実際問題として皐月賞を制した追い込み馬はナリタブライアンやディープインパクトなど圧倒的な末脚を武器にした馬ばかりで、普通の追い込み馬には戴冠が許されない。皐月賞馬のほとんどは先行馬か逃げ馬である。殊に近年はその傾向が顕著で、昨年も一昨年も逃げ馬が勝っているし、そのまた前年のメイショウサムソンも中団より前を追走して差す競馬をする馬だった。
さて、問題は、今年の有力馬たちがすべて逃げ・先行馬ということだ。これはなかなか本命を決めづらい。中山の大外枠が圧倒的に不利であるというのは良く言われるところで、ここに入ったリーチザクラウンの父スペシャルウィークは、同じ鞍上・同枠で皐月賞を取り逃した。一方で大外枠からきっちり差し切ったトウカイテイオーのような例もあるし、そもそもスタートダッシュが速く難なく先行できる馬には左様なジンクスが関係ないことは、まさに昨年のダイワスカーレットの有馬記念で証明済みである。

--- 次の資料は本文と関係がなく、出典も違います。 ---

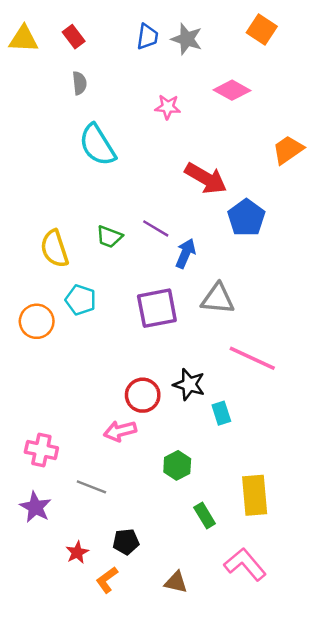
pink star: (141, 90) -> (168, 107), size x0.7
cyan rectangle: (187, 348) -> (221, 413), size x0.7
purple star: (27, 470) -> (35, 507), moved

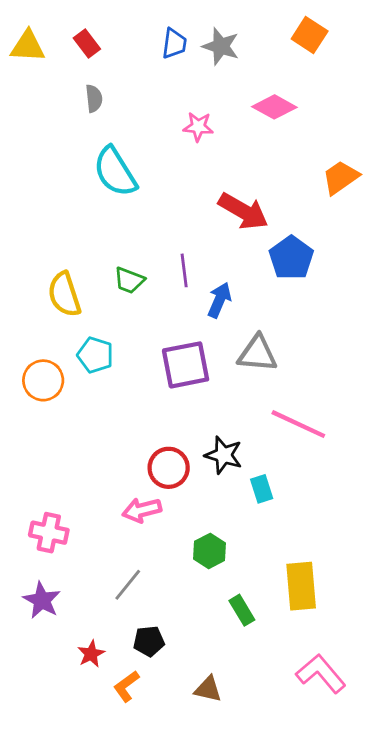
purple line: (156, 228) -> (184, 270), turned 52
gray line: (91, 487) -> (128, 585), moved, turned -72
pink L-shape: (245, 564) -> (321, 674), moved

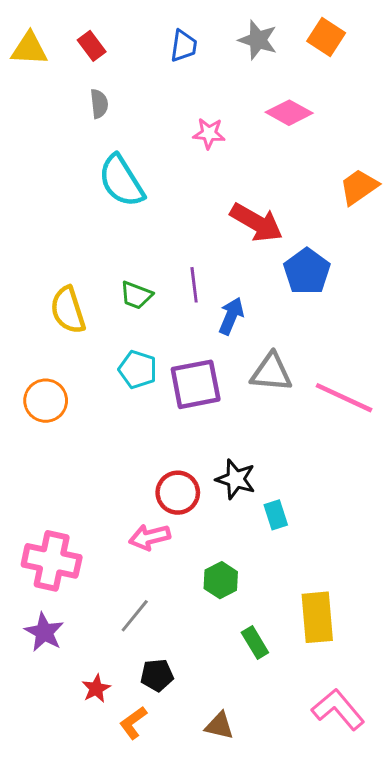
gray star: (221, 46) -> (258, 40), moved
cyan pentagon: (95, 355) -> (138, 369), moved
pink line: (298, 424) -> (344, 398), moved
pink cross: (49, 533) -> (52, 561), size x1.4

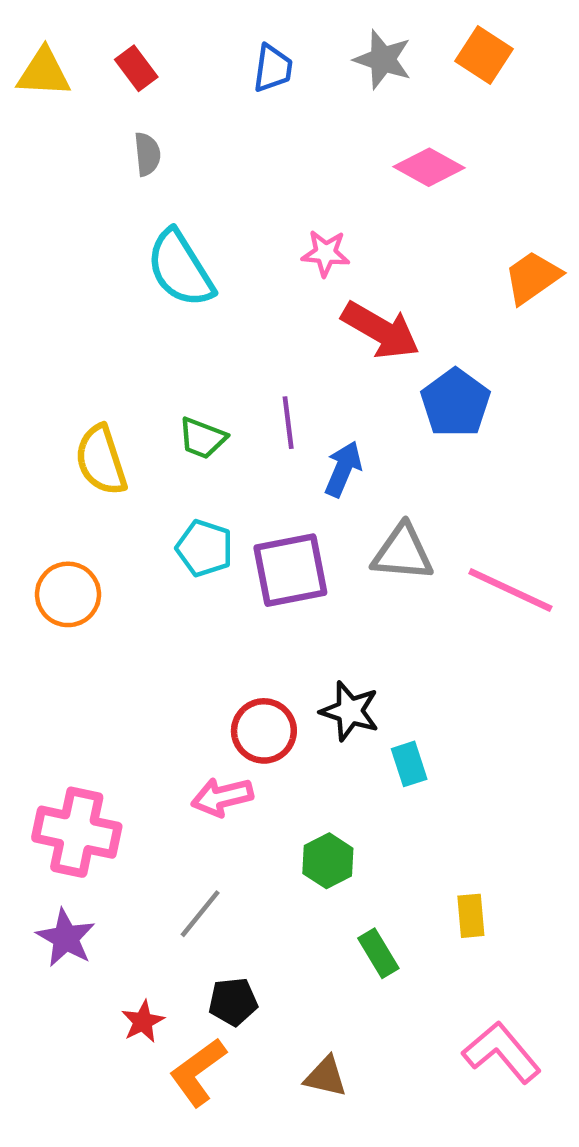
pink star: (209, 133) -> (326, 253), moved
yellow rectangle: (317, 617) -> (471, 916), size x0.6
orange L-shape: (133, 723) -> (198, 1072), size x1.4

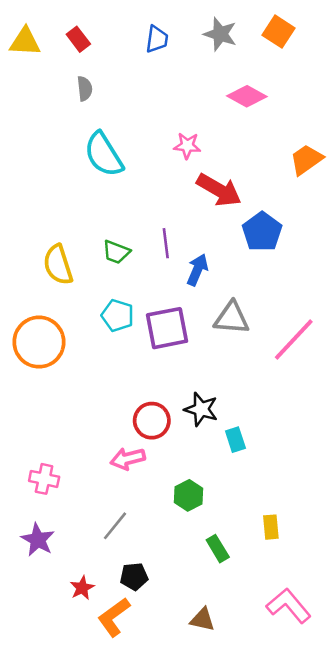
pink line: (510, 590) -> (294, 340), turned -72
orange circle: (68, 594) -> (39, 342), size x1.4
pink cross: (77, 832) -> (44, 479), size x0.6
brown triangle: (326, 1077) -> (202, 620), moved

差し・追い込みを得意とする武豊騎手とはいえ、ここまでずっと逃げ戦法で勝ってきたリーチザクラウンを下げることはないだろうから、今年は後者に当てはまると考えるべきだろう。
他に可能性のある馬としては、弥生賞でロジユニヴァースを追走して二着に粘り込んだミッキーペトラ、スプリングステークスで三着に差し込んできたフィフスペトルが挙げられようか。京成杯二着のナカヤマフェスタも侮れない。
◎ロジユニヴァース
○アンライバルド
▲ミッキーペトラ
△リーチザクラウン
☆フィフスペトル
悩んだ末、リーチザクラウンは2000mでの実績が二着までなので少し評価を下げることにする。◎=○▲、◎→△の馬単6点か、◎○ー▲△☆の馬連6点。あるいは、もういっそのことロジユニヴァースの単勝を握りしめてレースを眺めることにするか。